Australia's largest publicly traded money manager is ditching stock and debt investments in companies with ties to tobacco, cluster munitions and land mines, in the latest push for ethical investing in the nation.
AMP Capital Investors, the investment management arm of AMP Ltd., is dumping about A$440 million ($334 million) worth of investments in tobacco manufacturing-related companies and about A$130 million in land mine and cluster munition manufacturers. The moves come as AMP Capital rolls out a new decision-making framework across its A$165 billion investment portfolio, the manager said in a statement Thursday.
“We are not prepared to deliver investment returns to customers at any cost to society,” CEO Adam Tindall said in the statement. “AMP Capital has a long-term focus on responsible investing supported by an integrated approach to considering ESG factors across all asset classes.”

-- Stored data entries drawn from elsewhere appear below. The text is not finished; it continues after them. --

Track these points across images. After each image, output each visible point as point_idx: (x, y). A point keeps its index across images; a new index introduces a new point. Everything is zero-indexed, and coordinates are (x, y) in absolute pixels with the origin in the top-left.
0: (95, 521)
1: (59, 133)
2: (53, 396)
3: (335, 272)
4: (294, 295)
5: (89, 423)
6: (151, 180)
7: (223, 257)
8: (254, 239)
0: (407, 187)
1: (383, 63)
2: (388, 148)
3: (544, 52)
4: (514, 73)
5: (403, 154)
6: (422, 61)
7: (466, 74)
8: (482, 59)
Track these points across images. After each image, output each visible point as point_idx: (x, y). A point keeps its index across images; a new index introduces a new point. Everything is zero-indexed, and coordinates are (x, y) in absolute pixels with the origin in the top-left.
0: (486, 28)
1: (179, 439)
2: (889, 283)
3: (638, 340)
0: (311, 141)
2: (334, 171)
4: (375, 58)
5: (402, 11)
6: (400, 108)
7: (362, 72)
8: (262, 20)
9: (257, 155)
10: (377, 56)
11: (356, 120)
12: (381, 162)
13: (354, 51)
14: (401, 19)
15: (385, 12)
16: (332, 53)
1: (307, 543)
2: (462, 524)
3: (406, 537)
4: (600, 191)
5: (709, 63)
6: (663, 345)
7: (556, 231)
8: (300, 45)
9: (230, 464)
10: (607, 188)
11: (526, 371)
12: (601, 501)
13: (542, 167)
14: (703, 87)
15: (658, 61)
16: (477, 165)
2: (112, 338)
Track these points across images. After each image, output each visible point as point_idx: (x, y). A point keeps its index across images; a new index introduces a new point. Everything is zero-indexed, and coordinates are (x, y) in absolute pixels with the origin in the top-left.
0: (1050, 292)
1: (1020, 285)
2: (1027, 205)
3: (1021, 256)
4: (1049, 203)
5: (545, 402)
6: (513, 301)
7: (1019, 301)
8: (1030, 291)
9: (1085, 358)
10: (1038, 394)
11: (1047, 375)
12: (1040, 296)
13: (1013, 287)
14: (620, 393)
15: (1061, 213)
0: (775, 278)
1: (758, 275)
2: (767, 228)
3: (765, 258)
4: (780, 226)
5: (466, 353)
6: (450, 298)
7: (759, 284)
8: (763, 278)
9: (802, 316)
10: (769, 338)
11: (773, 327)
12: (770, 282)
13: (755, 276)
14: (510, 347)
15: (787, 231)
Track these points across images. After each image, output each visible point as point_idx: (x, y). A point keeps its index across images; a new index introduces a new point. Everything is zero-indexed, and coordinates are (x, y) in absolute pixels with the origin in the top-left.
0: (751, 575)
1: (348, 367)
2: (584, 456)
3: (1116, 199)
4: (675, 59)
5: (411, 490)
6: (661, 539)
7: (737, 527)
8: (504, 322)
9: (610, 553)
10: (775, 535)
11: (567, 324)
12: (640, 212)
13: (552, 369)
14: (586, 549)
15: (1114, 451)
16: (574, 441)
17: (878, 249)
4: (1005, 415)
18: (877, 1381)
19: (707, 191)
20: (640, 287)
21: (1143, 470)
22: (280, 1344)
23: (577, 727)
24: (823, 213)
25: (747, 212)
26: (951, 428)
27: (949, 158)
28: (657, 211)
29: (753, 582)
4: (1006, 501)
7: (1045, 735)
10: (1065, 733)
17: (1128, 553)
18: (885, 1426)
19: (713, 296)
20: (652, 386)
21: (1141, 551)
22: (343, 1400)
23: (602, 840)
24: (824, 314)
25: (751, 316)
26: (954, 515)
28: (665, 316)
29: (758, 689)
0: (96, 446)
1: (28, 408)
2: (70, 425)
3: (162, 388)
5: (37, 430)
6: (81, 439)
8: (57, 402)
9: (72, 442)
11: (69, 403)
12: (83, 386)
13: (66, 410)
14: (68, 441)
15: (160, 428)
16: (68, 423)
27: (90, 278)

The money manager's decision comes amid burgeoning demand for ethical investments in Australia's A$2.2 trillion retirement savings pool. Assets at funds that screen out investments that don't meet ethical investing criteria grew by 16% to A$24.7 billion in 2015-16, according to the Responsible Investment Association Australasia.
AMP, which also controls insurance and banking businesses, will implement a new framework that considers harm as well as “denial of humanity” when determining investment decisions. Tobacco manufacturers were culled under the framework because their products were addictive, while cluster munitions and biological weapons would “indiscriminately kill through normal use,” the company said.
The sales of the stakes will occur progressively throughout 2017, AMP said in the statement. The company engaged the help of consulting group, The Ethics Centre, to create its ethical investing framework, according to the statement.
“AMP Capital still firmly believes in company engagement in order to effect meaningful change,” Mr. Tindall said. “In the case of tobacco, cluster munitions, land mines, biological and chemical weapons manufacturers, however, no engagement can override the inherent dangers involved with their products.”